• _Task description_: Examine the entries below, count the lines holding the string "length", and respond with the number only.

• _Stored data entries_:
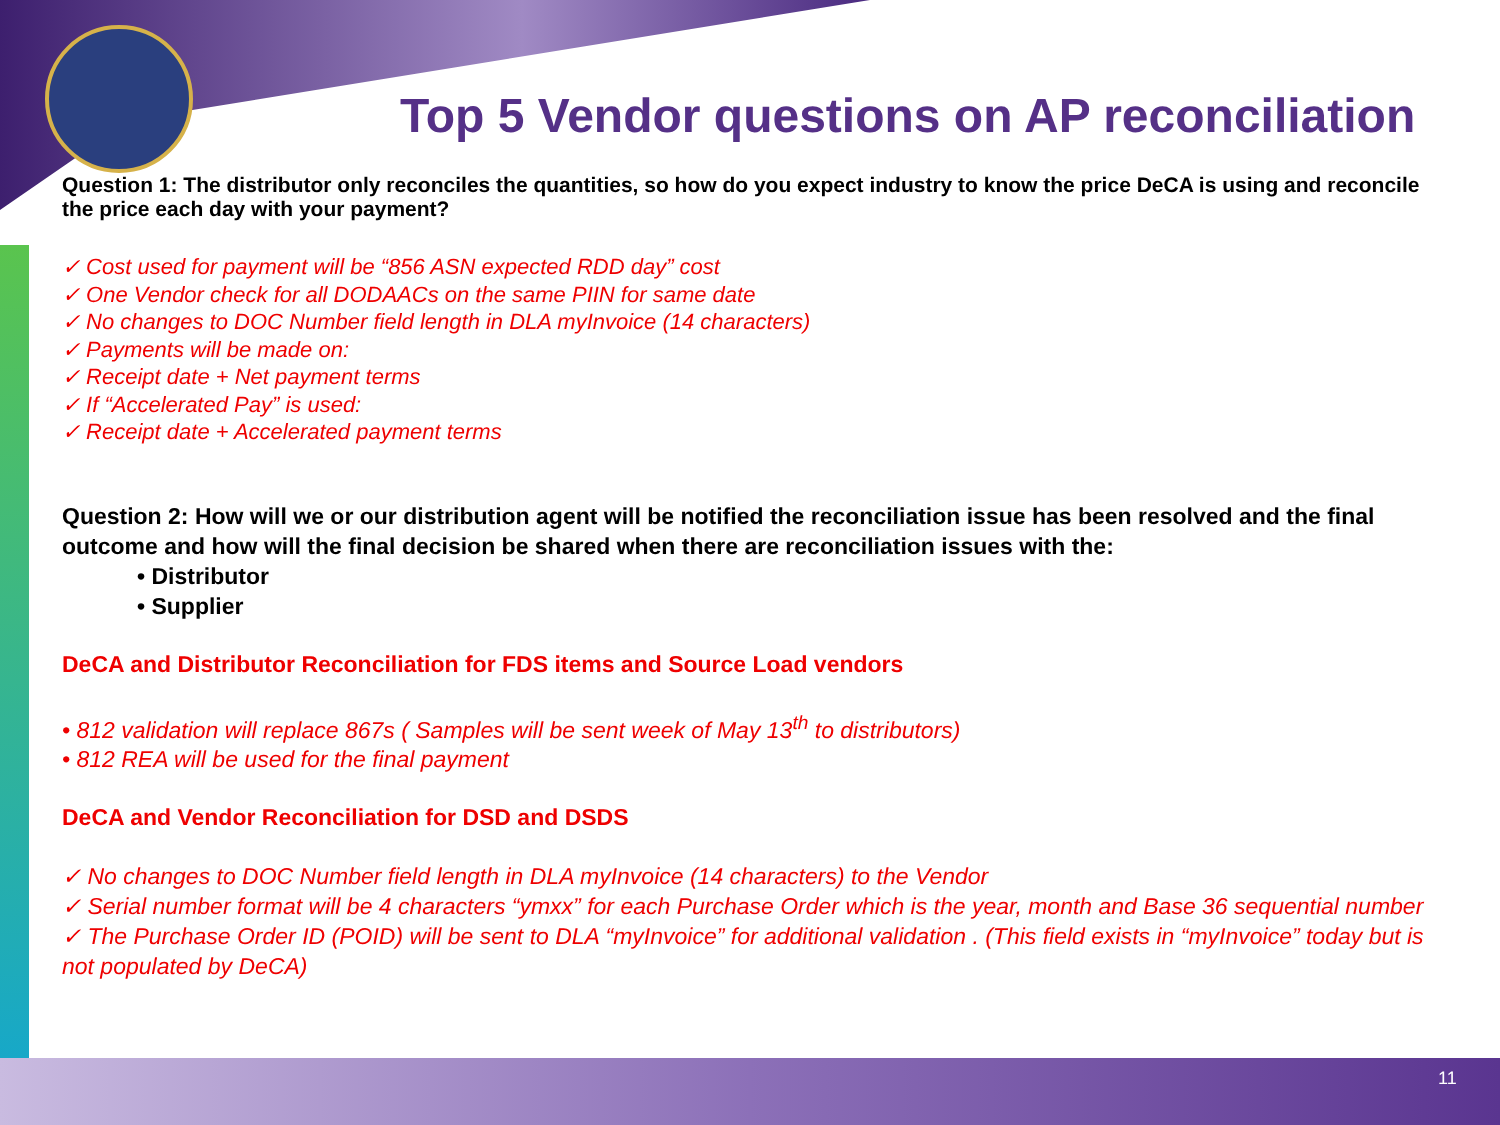Top 5 Vendor questions on AP reconciliation
Question 1: The distributor only reconciles the quantities, so how do you expect industry to know the price DeCA is using and reconcile the price each day with your payment?
✓ Cost used for payment will be “856 ASN expected RDD day” cost
✓ One Vendor check for all DODAACs on the same PIIN for same date
✓ No changes to DOC Number field length in DLA myInvoice (14 characters)
✓ Payments will be made on:
✓ Receipt date + Net payment terms
✓ If “Accelerated Pay” is used:
✓ Receipt date + Accelerated payment terms
Question 2: How will we or our distribution agent will be notified the reconciliation issue has been resolved and the final outcome and how will the final decision be shared when there are reconciliation issues with the:
• Distributor
• Supplier
DeCA and Distributor Reconciliation for FDS items and Source Load vendors
• 812 validation will replace 867s ( Samples will be sent week of May 13<sup>th</sup> to distributors)
• 812 REA will be used for the final payment
DeCA and Vendor Reconciliation for DSD and DSDS
✓ No changes to DOC Number field length in DLA myInvoice (14 characters) to the Vendor
✓ Serial number format will be 4 characters “ymxx” for each Purchase Order which is the year, month and Base 36 sequential number
✓ The Purchase Order ID (POID) will be sent to DLA “myInvoice” for additional validation . (This field exists in “myInvoice” today but is not populated by DeCA)
11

• _Your response_: 2